EXERCISE
An exact copy of the listing is required, with its pictures removed.

EXERCISE DATA

━━━━━━━━━━━━━━━━

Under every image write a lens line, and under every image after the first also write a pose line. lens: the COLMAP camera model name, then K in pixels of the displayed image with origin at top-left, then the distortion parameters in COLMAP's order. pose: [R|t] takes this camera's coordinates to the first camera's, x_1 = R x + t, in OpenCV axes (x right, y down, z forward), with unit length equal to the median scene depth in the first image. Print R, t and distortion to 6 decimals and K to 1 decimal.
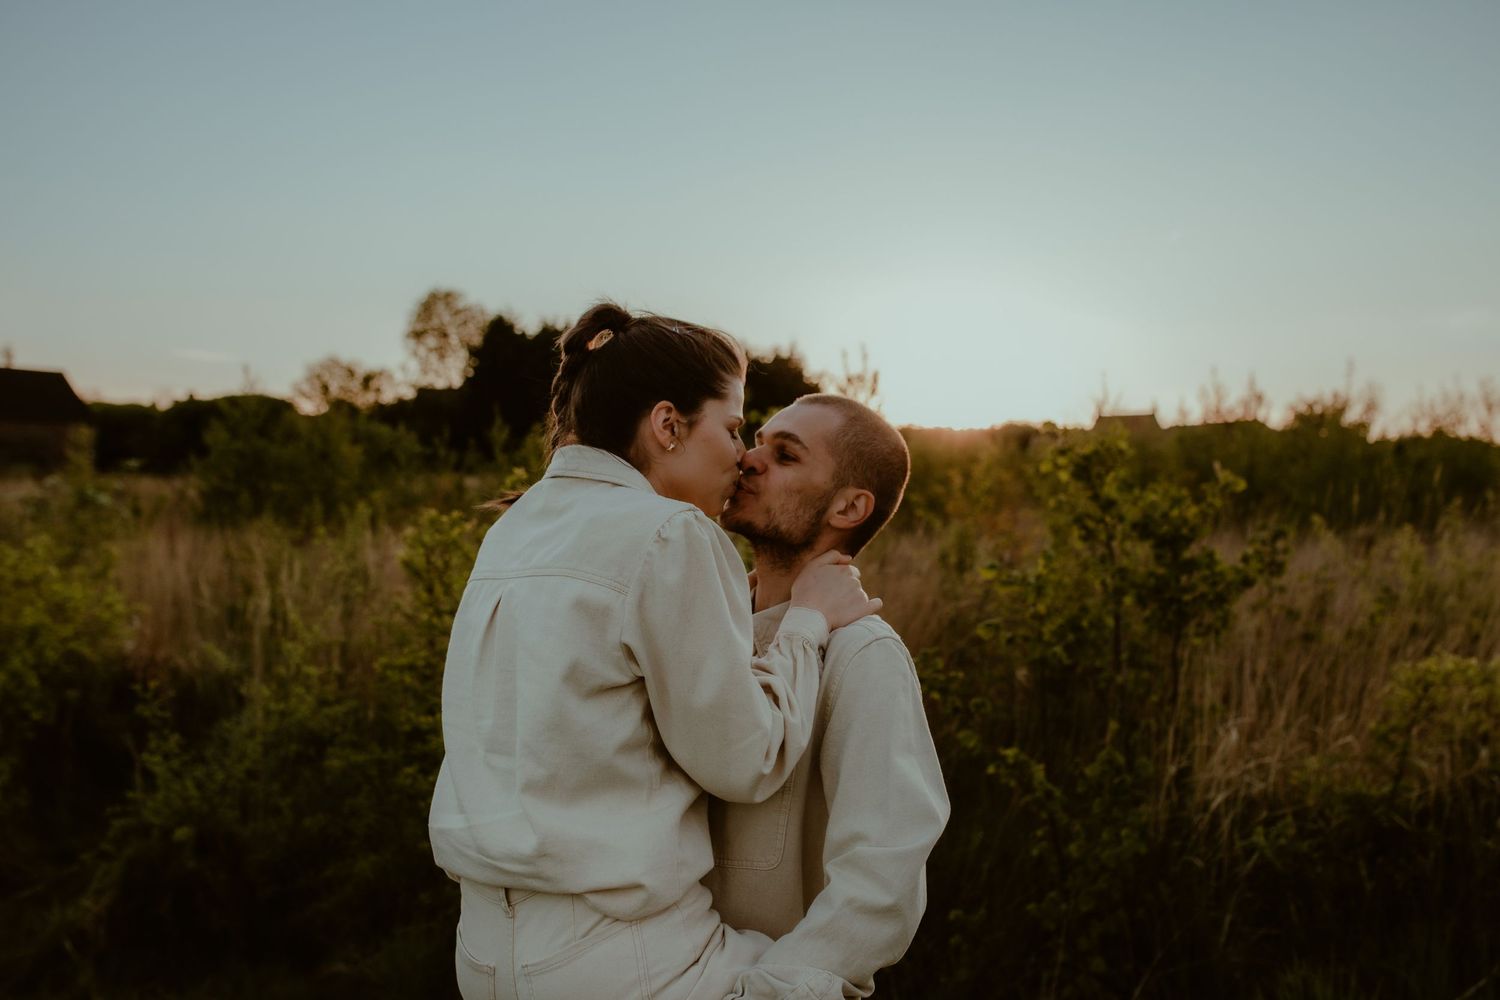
lens RADIAL K [[1537.2, 0, 745.7], [0, 1537.2, 509.1], [0, 0, 1]] dist [0.016770, 0.000000]
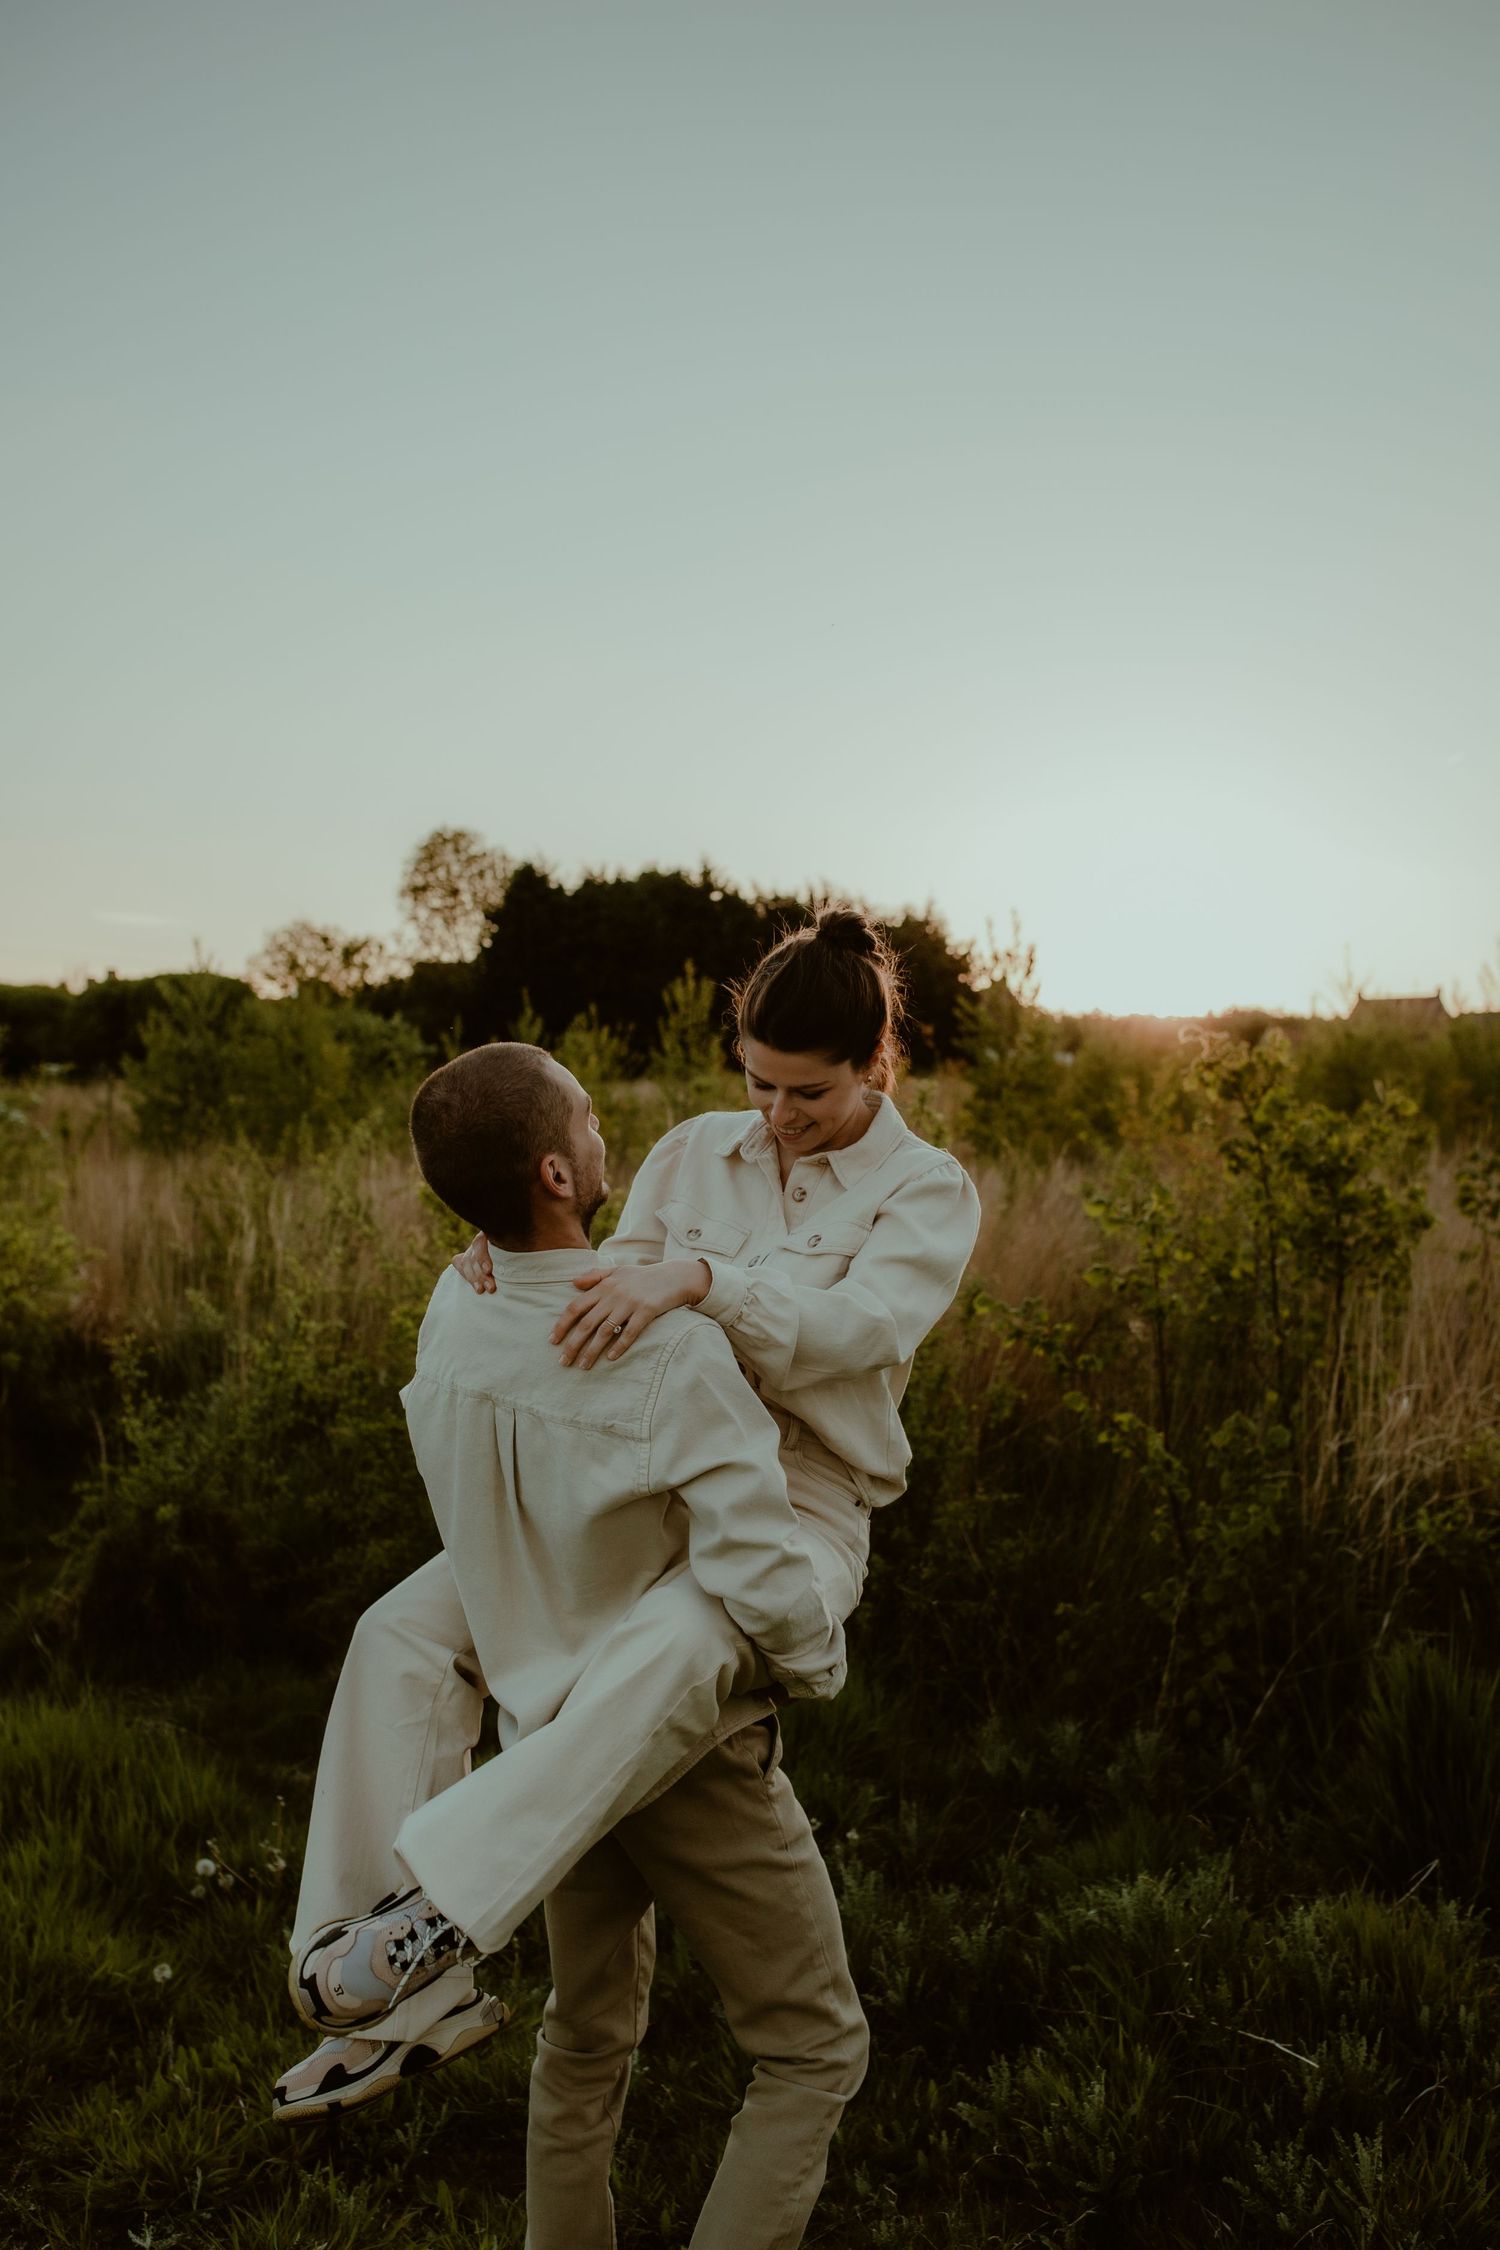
lens RADIAL K [[2305.9, 0, 754.0], [0, 2305.9, 1119.1], [0, 0, 1]] dist [0.016770, 0.000000]
pose [[0.998297, 0.001721, -0.058307, 0.031501], [-0.001892, 0.999994, -0.002875, -0.004193], [0.058301, 0.002981, 0.998295, -0.240393]]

━━━━━━━━━━━━━━━━

ANSWER TO THE EXERCISE
Under every image write a lens line, and under every image after the first also write a pose line. lens: the COLMAP camera model name, then K in pixels of the displayed image with origin at top-left, then the distortion parameters in COLMAP's order. pose: [R|t] takes this camera's coordinates to the first camera's, x_1 = R x + t, in OpenCV axes (x right, y down, z forward), with unit length equal to the median scene depth in the first image. Print R, t and distortion to 6 decimals and K to 1 decimal.
lens RADIAL K [[1537.2, 0, 745.7], [0, 1537.2, 509.1], [0, 0, 1]] dist [0.016770, 0.000000]
lens RADIAL K [[2305.9, 0, 754.0], [0, 2305.9, 1119.1], [0, 0, 1]] dist [0.016770, 0.000000]
pose [[0.998297, 0.001721, -0.058307, 0.031501], [-0.001892, 0.999994, -0.002875, -0.004193], [0.058301, 0.002981, 0.998295, -0.240393]]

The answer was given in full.